● **PASSAGE SHOWN**:
They make great cars with a great warranty at an amazing price!


----------



## Love

2012 Kia Optima EX, 52000 miles... soon to be for sale! 

Best of luck garsh! If you happen to find something and feel like sharing, I'd like to know what you find and go with.

Also, I believe the Optima and Sonata are sister cars and can honestly say that this has been a great car for me. So I can echo @SoFlaModel3 sentiments a bit here.


----------



## jvmoore1

my wife really likes her Hyundai Santa Fe. Great for carrying all our stuff for travel soccer


----------



## mig

@garsh, your comment about driving through VLBW made me laugh. Toward the end of my Leaf lease in winter, I would often get home with '---' for miles remaining, and you do get a bit used to it. But my wife did think I was crazy.

I remember you from days of yore on those Leaf forums, and I can't think of anyone that more deserves to finally have a good range EV. Hope you still get your Tesla!

● **PROMPT 1**: In the forum thread, which vehicle does jvmoore1's wife like?

● **WORKING DATA**:

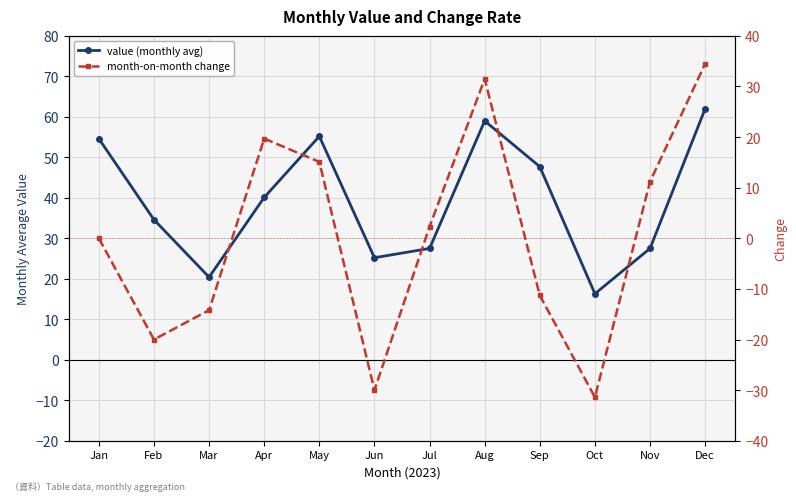

True or false: month-on-month change and value (monthly avg) cross at least once.

False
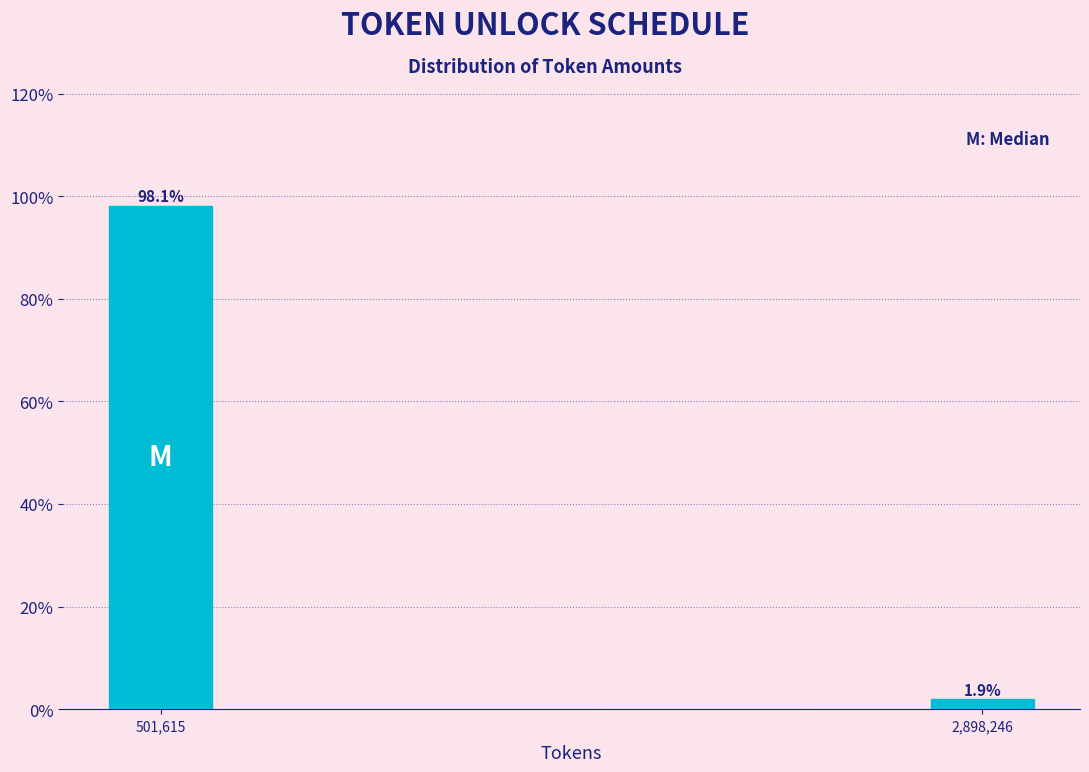

Reading right to left, what are all the values shown in this chart?

2,898,246=1.9	501,615=98.1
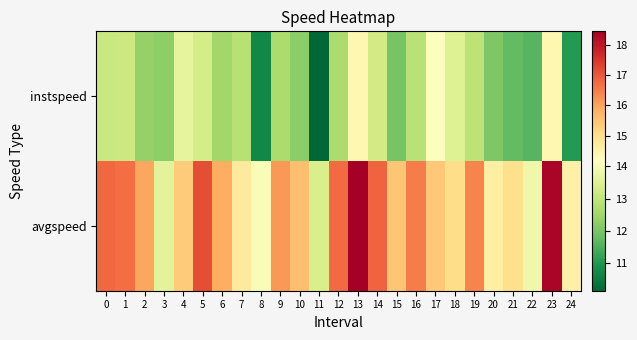

List the series in order of their overall mean, highest first.

avgspeed, instspeed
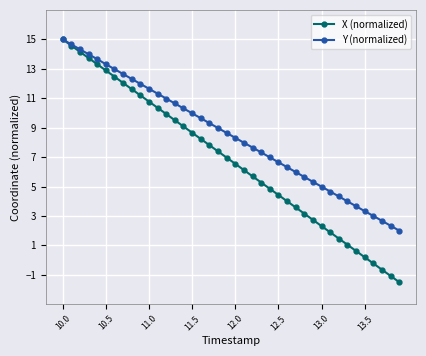

What are all the series names shown in the legend?

X (normalized), Y (normalized)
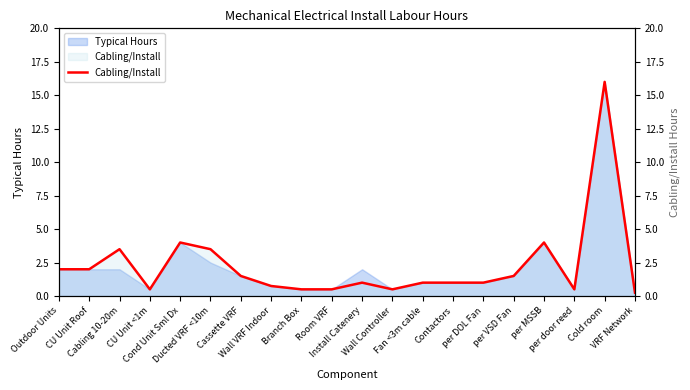

Which has a higher value, VRF Network or Cassette VRF?

Cassette VRF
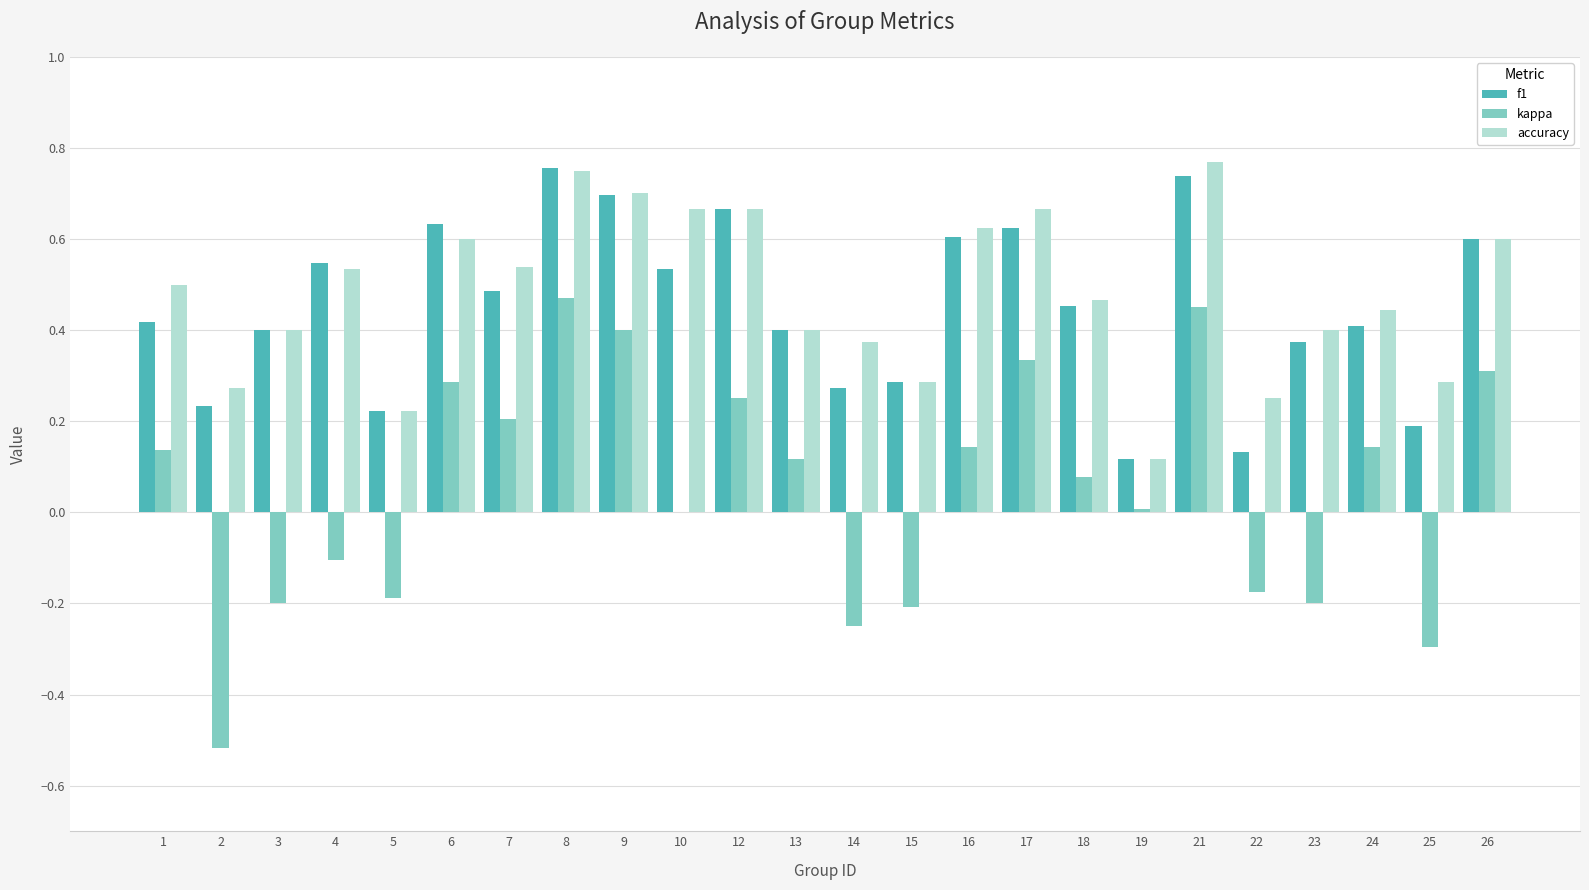

Is the value of kappa at 8 greater than the value of accuracy at 13?

Yes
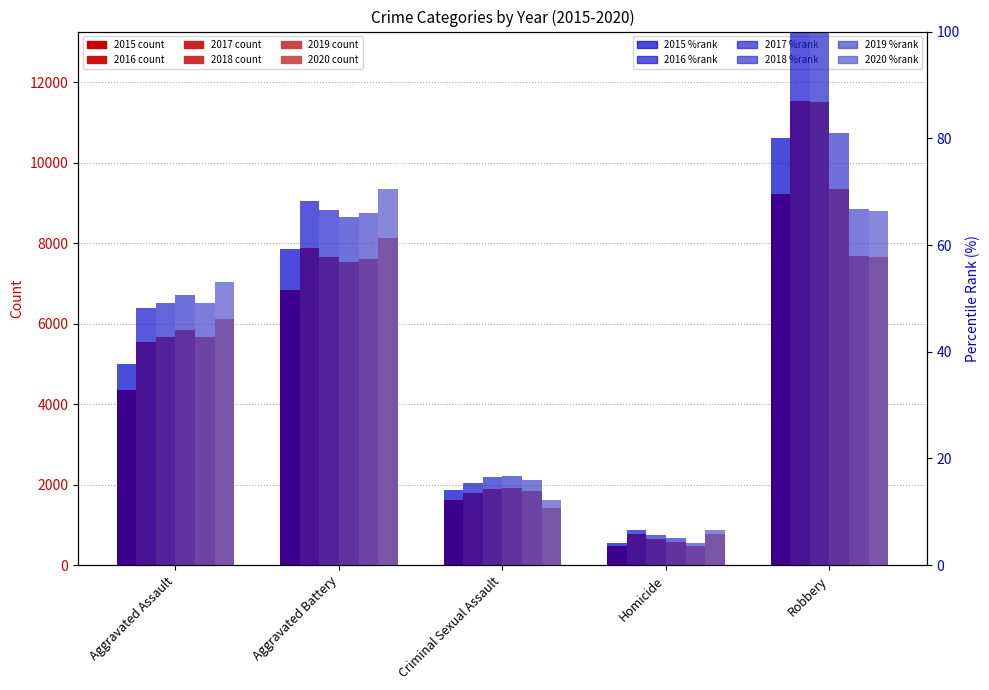

What is the label of the 2nd bar from the right?

Homicide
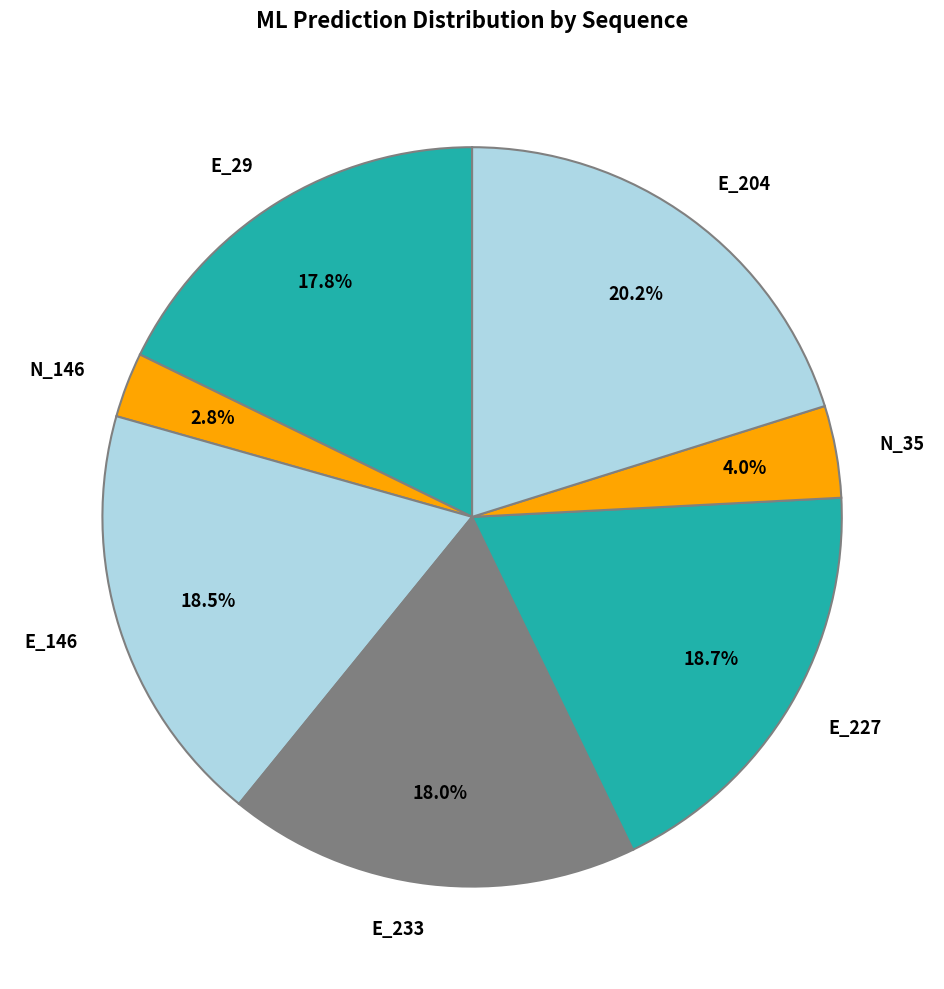

What portion of the pie excludes E_227?

81.3%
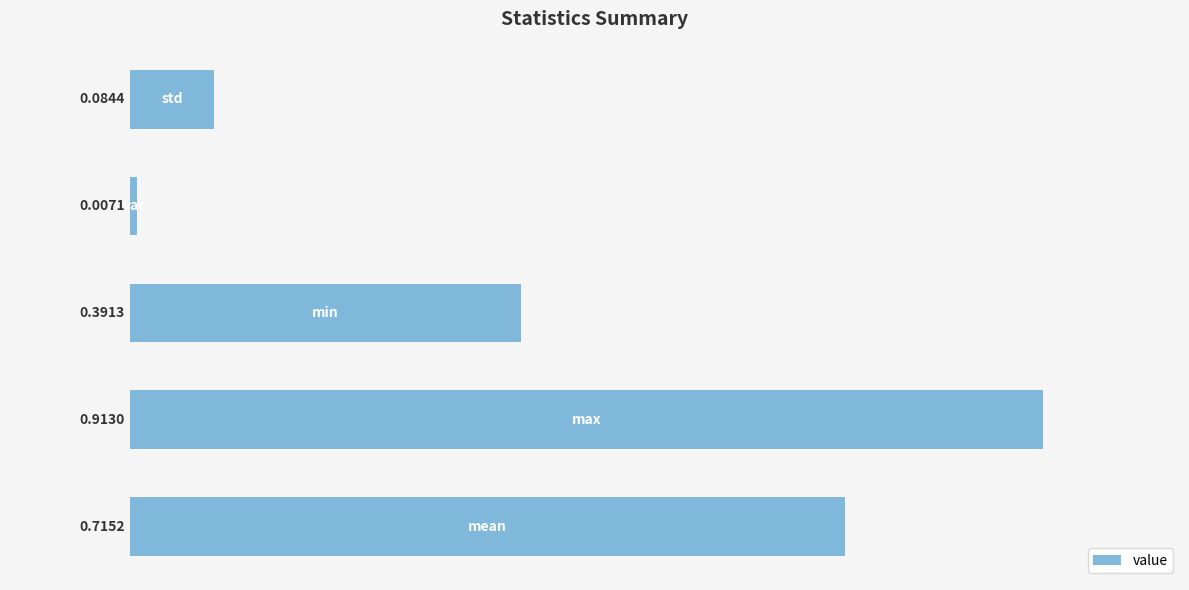

Are the bars horizontal?

Yes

● **PROMPT 2**: Copy out the records exactly, everything from the line containing "What are all the series" down to the end of the records, leaving out the pictures.

● **EXERCISE RESPONSE 1**: A Hyundai Santa Fe.

● **EXERCISE RESPONSE 2**:
What are all the series names shown in the legend?

X (normalized), Y (normalized)

Which has a higher value, VRF Network or Cassette VRF?

Cassette VRF

Is the value of kappa at 8 greater than the value of accuracy at 13?

Yes

What is the label of the 2nd bar from the right?

Homicide

What portion of the pie excludes E_227?

81.3%

Are the bars horizontal?

Yes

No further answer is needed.